The results show that wavelet filters have the potential to improve both the high-resolution information and contrast of cryo-tomograms. We provided a review of wavelet-based denoising methods for cryo-ET together with a performance evaluation. Different objective performance measures were assessed. The results of the presented objective performance analysis agreed well with the visual assessment. The wavelet filter with optimum parameters (three-level decomposition, level-1 zeroed out, subband-dependent threshold, a soft thresholding, and spline-based discrete dyadic wavelet transform (DDWT)) was then selected, and we called it the modified wavelet shrinkage filter. Many parameters were selected for wavelet denoising; in our experiments, we used the DDWT, which is more effective in terms of noise reduction and maintains relatively complete data after image decomposition. In addition, we used three levels for the decomposition because processing three levels obtains a better noise removal effect when compared to one or two levels. Soft thresholding was selected to reduce the variance (noise) in the images because hard thresholding is discontinuous and yields abrupt artifacts in the denoised images, particularly when the noise energy is significant31. The selection of a thresholding method directly influences how much noise is to be removed at each level. In our study, we evaluated the outputs of different threshold selection methods, i.e., simple constant threshold application, universal threshold and subband-dependent threshold estimation, and SA thresholding. Our experiments show that SA estimation generates relatively the same results as subband-dependent threshold estimation visually; however, subband-dependent thresholding is slightly better. Subband-dependent thresholding prevails in terms of its computational simplicity.
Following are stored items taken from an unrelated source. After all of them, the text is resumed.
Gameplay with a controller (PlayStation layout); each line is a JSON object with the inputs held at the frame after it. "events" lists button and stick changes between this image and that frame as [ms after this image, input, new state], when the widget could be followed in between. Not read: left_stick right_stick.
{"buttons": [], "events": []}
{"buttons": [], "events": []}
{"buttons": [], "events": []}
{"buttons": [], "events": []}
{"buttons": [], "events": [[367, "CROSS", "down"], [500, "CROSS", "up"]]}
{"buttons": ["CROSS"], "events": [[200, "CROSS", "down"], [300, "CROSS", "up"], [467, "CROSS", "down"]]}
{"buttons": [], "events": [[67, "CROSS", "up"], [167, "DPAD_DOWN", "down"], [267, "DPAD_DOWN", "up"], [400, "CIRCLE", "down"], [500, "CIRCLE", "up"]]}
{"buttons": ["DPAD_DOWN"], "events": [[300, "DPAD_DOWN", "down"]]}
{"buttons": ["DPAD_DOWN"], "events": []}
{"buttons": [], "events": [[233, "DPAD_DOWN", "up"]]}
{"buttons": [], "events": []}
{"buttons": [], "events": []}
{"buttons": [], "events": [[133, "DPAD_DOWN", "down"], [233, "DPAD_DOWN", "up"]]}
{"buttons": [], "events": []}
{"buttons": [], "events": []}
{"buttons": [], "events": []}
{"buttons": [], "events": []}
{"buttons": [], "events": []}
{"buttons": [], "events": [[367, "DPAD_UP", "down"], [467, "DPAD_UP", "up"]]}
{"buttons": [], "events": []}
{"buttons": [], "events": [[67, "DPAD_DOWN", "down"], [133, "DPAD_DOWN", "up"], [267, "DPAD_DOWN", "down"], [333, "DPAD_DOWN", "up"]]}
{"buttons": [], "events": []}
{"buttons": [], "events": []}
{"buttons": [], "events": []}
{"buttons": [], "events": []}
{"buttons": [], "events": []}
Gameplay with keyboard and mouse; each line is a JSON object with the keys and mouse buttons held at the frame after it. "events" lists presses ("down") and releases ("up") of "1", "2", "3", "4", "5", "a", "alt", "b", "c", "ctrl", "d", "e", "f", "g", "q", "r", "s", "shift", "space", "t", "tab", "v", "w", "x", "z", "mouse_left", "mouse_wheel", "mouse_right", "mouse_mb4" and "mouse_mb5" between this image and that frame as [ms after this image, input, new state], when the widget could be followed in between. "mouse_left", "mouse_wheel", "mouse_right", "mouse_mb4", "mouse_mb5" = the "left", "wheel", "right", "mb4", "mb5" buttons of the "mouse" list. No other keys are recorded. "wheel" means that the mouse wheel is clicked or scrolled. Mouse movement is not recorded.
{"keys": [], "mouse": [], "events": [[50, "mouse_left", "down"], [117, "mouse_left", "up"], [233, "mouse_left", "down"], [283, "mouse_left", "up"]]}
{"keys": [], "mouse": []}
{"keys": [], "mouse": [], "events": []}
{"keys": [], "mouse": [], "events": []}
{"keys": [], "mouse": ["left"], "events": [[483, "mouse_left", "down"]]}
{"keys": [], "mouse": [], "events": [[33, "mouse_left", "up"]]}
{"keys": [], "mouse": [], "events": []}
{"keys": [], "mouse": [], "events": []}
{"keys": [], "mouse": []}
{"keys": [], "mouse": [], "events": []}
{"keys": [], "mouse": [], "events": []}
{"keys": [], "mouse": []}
As we know, the main procedure for processing a cryo-ET tilt series includes alignment, reconstruction, and visualization. Using this 2D optimal wavelet filter to preprocess different tilt angle 2D images in a real tilt series of cryo-ET, the displacement (translational errors) and measuring tilt errors (including tilt-axis and tilt-angle errors) can be reduced during the alignment step. Using the same tomography reconstruction methods, WBP and SIRT, a filtered tilt series provides a better resolution, especially for the WBP method. This is because this new strategy largely avoids noise to disturb computation and can precisely determine/correct such tilt-related errors and translational errors. For the 3D reconstructed maps, after applying the 3D optimal wavelet filter to postprocess the entire volume, the filtered volume provides better visualization. Therefore, combining 2D and 3D wavelet filters to process cryo-ET data can contribute to high-resolution cryo-ET reconstruction maps.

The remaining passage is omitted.